## Exercise objective
Identify every line of the records that contains the string "liệu", matching case exactly, and copy each of those lines.

## Data to process

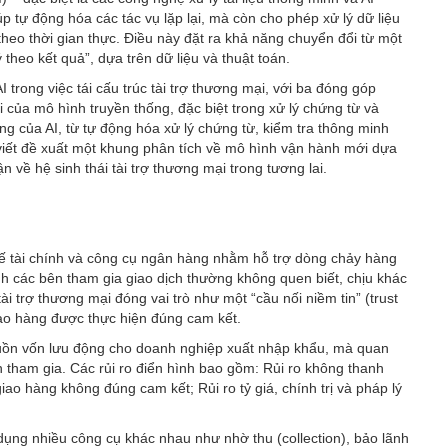
p tự động hóa các tác vụ lặp lại, mà còn cho phép xử lý dữ liệu
 theo thời gian thực. Điều này đặt ra khả năng chuyển đổi từ một
theo kết quả”, dựa trên dữ liệu và thuật toán.
I trong việc tái cấu trúc tài trợ thương mại, với ba đóng góp
õi của mô hình truyền thống, đặc biệt trong xử lý chứng từ và
ng của AI, từ tự động hóa xử lý chứng từ, kiểm tra thông minh
ài viết đề xuất một khung phân tích về mô hình vận hành mới dựa
n về hệ sinh thái tài trợ thương mại trong tương lai.
chế tài chính và công cụ ngân hàng nhằm hỗ trợ dòng chảy hàng
nh các bên tham gia giao dịch thường không quen biết, chịu khác
 tài trợ thương mại đóng vai trò như một “cầu nối niềm tin” (trust
iao hàng được thực hiện đúng cam kết.
guồn vốn lưu động cho doanh nghiệp xuất nhập khẩu, mà quan
n tham gia. Các rủi ro điển hình bao gồm: Rủi ro không thanh
ao hàng không đúng cam kết; Rủi ro tỷ giá, chính trị và pháp lý
ử dụng nhiều công cụ khác nhau như nhờ thu (collection), bảo lãnh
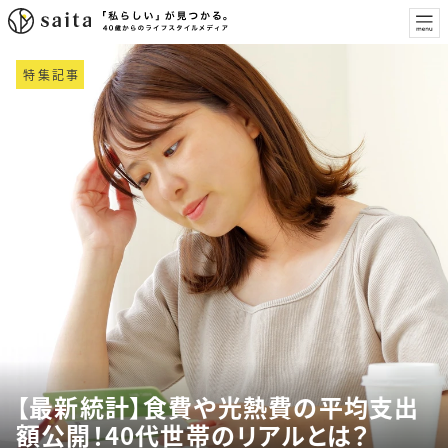
特集記事
【最新統計】食費や光熱費の平均支出
額公開！40代世帯のリアルとは？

## Solved exercise
p tự động hóa các tác vụ lặp lại, mà còn cho phép xử lý dữ liệu
theo kết quả”, dựa trên dữ liệu và thuật toán.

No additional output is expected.